WHAT THIS TASK INVOLVES | An exact copy of the data is required. No picture may appear in it.

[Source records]
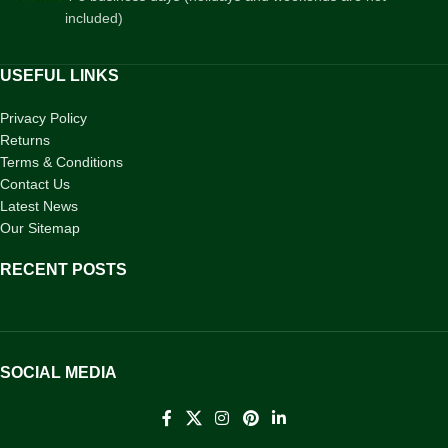
included)
USEFUL LINKS
Privacy Policy
Returns
Terms & Conditions
Contact Us
Latest News
Our Sitemap
RECENT POSTS
SOCIAL MEDIA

SOLVED PROBLEM |
included)
USEFUL LINKS
Privacy Policy
Returns
Terms & Conditions
Contact Us
Latest News
Our Sitemap
RECENT POSTS
SOCIAL MEDIA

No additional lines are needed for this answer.